Le magistrat de la ville de Bareilly Alankar Agnihotri suspendu après sa démission

Le gouvernement de l'Uttar Pradesh a suspendu le magistrat de la ville de Bareilly Alankar Agnihotri après sa démission. Il a accusé l'administration de l'avoir retenu en otage à la résidence du magistrat de district, une allégation démentie par les responsables. Une enquête départementale a été ordonnée et il percevra une allocation de subsistance pendant sa suspension.

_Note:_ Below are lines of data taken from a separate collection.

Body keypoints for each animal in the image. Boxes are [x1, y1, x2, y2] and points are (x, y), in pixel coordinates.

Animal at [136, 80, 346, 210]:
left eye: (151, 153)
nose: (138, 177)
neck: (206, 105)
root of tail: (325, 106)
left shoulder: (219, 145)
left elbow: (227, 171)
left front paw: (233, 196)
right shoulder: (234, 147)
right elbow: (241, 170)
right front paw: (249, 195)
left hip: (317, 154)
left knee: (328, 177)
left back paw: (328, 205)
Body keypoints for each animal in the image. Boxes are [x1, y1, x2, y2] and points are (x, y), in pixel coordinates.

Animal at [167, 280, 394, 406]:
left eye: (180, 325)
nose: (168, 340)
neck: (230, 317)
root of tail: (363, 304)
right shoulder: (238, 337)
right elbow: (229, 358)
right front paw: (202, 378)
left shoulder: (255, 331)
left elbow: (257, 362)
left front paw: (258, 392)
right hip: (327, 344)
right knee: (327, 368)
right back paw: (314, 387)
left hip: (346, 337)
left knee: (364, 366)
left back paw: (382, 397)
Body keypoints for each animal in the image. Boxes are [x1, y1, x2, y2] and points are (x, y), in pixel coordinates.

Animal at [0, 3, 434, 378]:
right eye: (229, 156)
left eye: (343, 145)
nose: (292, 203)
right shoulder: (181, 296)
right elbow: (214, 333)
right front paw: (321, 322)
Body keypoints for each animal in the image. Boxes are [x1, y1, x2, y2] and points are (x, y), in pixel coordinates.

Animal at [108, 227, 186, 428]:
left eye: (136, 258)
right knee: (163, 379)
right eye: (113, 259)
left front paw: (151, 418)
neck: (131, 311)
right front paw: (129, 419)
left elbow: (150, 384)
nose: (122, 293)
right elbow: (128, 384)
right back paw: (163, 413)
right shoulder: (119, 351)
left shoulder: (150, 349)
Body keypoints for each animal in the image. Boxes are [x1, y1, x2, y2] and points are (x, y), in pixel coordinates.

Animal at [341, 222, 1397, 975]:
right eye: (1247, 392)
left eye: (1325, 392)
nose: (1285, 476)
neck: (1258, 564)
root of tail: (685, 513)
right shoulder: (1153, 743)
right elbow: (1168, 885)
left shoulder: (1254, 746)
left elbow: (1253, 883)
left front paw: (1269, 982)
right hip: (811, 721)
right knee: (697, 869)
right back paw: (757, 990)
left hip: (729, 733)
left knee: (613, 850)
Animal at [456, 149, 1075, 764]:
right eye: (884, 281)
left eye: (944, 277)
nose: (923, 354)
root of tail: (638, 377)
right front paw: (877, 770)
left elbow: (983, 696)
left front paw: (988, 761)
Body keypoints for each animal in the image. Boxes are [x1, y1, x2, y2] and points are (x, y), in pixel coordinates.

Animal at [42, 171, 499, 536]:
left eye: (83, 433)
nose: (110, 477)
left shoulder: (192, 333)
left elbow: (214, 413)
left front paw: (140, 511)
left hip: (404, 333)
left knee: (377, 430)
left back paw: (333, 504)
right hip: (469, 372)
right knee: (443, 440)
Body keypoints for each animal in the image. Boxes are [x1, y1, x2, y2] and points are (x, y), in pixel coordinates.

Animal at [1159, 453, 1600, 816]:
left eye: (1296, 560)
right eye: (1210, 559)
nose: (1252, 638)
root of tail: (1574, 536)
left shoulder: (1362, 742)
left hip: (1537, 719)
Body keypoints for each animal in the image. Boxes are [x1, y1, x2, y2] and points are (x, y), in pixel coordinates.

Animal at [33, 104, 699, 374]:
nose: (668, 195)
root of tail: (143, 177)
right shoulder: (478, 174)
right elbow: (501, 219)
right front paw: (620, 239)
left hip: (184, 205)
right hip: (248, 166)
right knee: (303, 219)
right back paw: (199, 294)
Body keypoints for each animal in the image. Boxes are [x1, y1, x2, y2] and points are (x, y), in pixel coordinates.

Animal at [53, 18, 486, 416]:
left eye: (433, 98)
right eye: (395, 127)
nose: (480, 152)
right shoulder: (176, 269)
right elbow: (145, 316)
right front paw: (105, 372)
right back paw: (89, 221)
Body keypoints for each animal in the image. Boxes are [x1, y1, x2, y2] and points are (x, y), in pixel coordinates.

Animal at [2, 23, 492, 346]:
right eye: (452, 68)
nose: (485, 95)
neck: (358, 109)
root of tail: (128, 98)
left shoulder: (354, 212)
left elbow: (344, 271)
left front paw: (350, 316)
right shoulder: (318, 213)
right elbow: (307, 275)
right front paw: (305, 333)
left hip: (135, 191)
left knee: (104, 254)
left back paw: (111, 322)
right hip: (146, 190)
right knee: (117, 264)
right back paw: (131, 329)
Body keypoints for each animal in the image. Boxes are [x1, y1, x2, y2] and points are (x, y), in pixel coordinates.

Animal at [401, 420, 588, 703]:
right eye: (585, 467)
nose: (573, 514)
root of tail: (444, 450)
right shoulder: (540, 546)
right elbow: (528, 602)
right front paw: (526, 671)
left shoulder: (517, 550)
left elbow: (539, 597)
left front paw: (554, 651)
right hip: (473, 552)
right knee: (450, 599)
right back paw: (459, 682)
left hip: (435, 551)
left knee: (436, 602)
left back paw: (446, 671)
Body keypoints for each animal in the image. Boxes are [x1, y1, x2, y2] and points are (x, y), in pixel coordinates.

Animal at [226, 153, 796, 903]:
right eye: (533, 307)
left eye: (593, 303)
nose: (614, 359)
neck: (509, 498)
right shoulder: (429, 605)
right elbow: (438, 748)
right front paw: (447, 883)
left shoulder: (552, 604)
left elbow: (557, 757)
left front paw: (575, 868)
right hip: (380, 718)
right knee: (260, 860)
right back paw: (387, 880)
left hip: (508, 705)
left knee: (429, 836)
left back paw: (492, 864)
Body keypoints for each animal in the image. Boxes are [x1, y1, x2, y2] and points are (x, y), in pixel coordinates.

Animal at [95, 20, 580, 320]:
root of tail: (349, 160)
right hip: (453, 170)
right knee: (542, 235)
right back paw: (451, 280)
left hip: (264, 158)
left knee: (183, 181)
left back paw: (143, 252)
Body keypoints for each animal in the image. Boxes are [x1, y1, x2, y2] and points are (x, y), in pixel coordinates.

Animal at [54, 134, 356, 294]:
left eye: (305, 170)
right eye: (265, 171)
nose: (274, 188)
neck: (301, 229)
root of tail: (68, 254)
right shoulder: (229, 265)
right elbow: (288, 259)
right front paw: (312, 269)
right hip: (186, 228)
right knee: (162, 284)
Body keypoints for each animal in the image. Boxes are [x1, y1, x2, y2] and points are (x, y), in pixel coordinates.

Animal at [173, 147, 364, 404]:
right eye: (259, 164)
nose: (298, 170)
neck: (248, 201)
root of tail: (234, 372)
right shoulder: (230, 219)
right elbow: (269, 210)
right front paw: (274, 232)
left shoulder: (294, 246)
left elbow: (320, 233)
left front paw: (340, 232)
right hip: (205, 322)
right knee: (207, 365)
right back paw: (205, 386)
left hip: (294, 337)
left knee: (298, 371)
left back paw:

Alankar Agnihotri, magistrat de la ville de Bareilly, a démissionné de son poste le lundi 26 janvier 2026. Avec sa démission, il a porté de graves accusations contre l'administration du district et le magistrat de district. Il a affirmé avoir été retenu de force à la résidence du DM pendant environ 45 minutes, soumis à une pression mentale. Lors d'un appel depuis Lucknow, il a allégué qu'une remarque objectionable avait été faite : «Brahmin ke bahut dimaag kharab ho rahe hain, ise yahan baitha lo.» Agnihotri a déclaré qu'il avait dû s'échapper pour sauver sa vie. L'administration a réfuté ces allégations. L'ADM judiciaire Desh Deepak Singh a déclaré qu'il s'agissait d'une réunion administrative de routine à laquelle participaient l'ADM Administration, l'ADM Ville, le SSP et lui-même. «La conversation s'est déroulée dans une atmosphère normale. Du thé, du café et des sucreries ont été offerts. Il n'y a eu aucune pression ni situation de détention», a-t-il clarifié. Après sa démission, vers minuit à 0h30, Agnihotri a fait enlever la plupart de ses affaires de la résidence officielle et est parti en voiture vers une destination inconnue. Cependant, il doit encore remettre officiellement ses fonctions. Le 27 janvier 2026, le gouvernement de l'Uttar Pradesh l'a suspendu avec effet immédiat. Le gouvernement a déclaré que, prima facie, son comportement avait affecté la discipline administrative. Le commissaire divisionnaire de Bareilly mènera l'enquête. Pendant la suspension, il restera rattaché au bureau du magistrat de district de Shamli et ne recevra que l'allocation de subsistance. Dans sa lettre de démission de cinq pages, Agnihotri s'est opposé aux règles de l'UGC de 2026, qu'il estimait impacteraient les étudiants de catégorie générale (Brahmine, Kshatriya, Vaishya, Bhumihar) en les traitant comme des suspects ou des criminels. Il a évoqué l'incident au Magh Mela où des disciples de Shankaracharya Avimukteshwaranand ont eu leur choti (mèche de cheveux) tirée, le voyant comme une insulte à la communauté brahmane. Il a accusé le gouvernement d'une politique du diviser pour régner semblable à celle des Britanniques et a exigé le retrait des règles.